On Thursday, February 28, 2019 the Committee on Children held a public hearing in which several community advocates, organizations, and state departments came forward to present their cases surrounding issues of Connecticut children. One such notable and impassioned speaker was Sarah Eagan of the State Office of the Child Advocate. In a compelling argument in favor of bill 892, “An Act Concerning the Safety and Well-being of Youths Placed in Out-of-Home Settings Licensed, Administered, and Investigated by the Department of Children and Families”, Ms. Eagan reintroduced the room to a prior case of a young girl named Destiny, who, due to abominable circumstances and poor ethics and resources in her place of care, committed suicide while 8 months pregnant less than one year ago. As Ms. Eagan rehashed this tragic story and the further suicide cases due to “immediate jeopardy of harm” in the South Campus of the Solnit Center, a children’s Psychiatric hospital in Middletown, CT, that were unveiled after the June 2018 investigation, the room was quiet with the heavy implications of the case.
It was made clear, however, that the intent of retelling this painful story was not merely to drudge up past horrors but was to instead shed light on the issue at hand in bill 892: an absolute lack of transparency in communication to families of highly vulnerable children in the state’s care. According to Sarah Eagan, when the case of 16-year-old Destiny was being investigated last year, a representative from the Solnit Center where Destiny committed suicide admitted that no attempts were made to contact either Destiny’s family about warning signs prior to the suicide, nor the families of the children involved in the 6 other suicide attempts that month at the same psychiatric hospital. Neither were there any attempts made to alert families of the “grave deficiencies” in resources and facilities discovered during the investigation (Eagan). The bill being proposed, that which Sarah Eagan on behalf of the Office of the Child Advocate vehemently supported, would mandate some sort of notification system to families regarding deficiencies found in psychiatric units such as the one in Destiny’s case. It would define and require a collaborative communication process between the Department of Children and Families (DCF), Office of the Child Advocate and other potential organizations in the interest of children, and families and communities of the involved children so that, as Eagan put it, the communication system is “not black-out in nature” (meaning there is more transparency).

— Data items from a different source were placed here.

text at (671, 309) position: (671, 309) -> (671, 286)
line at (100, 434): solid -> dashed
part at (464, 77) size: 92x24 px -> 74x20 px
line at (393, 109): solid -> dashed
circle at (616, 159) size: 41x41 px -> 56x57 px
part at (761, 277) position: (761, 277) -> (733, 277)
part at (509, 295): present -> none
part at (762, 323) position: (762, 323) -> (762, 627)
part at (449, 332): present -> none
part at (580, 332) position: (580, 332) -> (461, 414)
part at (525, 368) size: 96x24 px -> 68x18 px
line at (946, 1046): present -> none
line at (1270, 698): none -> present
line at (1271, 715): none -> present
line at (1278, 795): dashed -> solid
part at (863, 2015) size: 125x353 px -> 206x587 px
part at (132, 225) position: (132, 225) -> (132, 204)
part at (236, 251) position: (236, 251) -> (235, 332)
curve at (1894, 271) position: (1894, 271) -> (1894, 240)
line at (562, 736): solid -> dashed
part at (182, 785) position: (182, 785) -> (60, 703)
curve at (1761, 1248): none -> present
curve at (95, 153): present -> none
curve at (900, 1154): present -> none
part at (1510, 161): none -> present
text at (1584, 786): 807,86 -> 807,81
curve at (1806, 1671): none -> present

I found Ms. Sarah Dougan’s argument to be incredibly compelling. Furthermore, after her explanation of the opaque nature of communication in matters surrounding the well-being of highly vulnerable children such as those in psychiatric hospitals, foster care, or within the grasp of the state, it seemed to me that such a bill was absolutely vital and ought to be a valence issue that passes with flying colors. There is no justifiable reason that parents and families, many of whom reluctantly and broken-heartedly had to reach out to the state and ask for help in better caring for their children, should be so in the dark concerning the state of their child’s health and safety. If put into law, such a bill would, in my opinion, go beyond easing the minds of concerned parents and extend into the territory of raising the standard for the ethics, care, and resources given to vulnerable children. A facility that is mandated to report any deficiencies in their care to parents and families would by its very nature put in effort to minimize such deficiencies, if for nothing more than to save face and not be forced to report as many grievances on themselves. And a facility, whether that be a foster home or a psychiatric hospital or anything in between, that provides a higher standard of care than is currently present will undoubtedly play a role in a child’s comfort and safety both in and out of the classroom.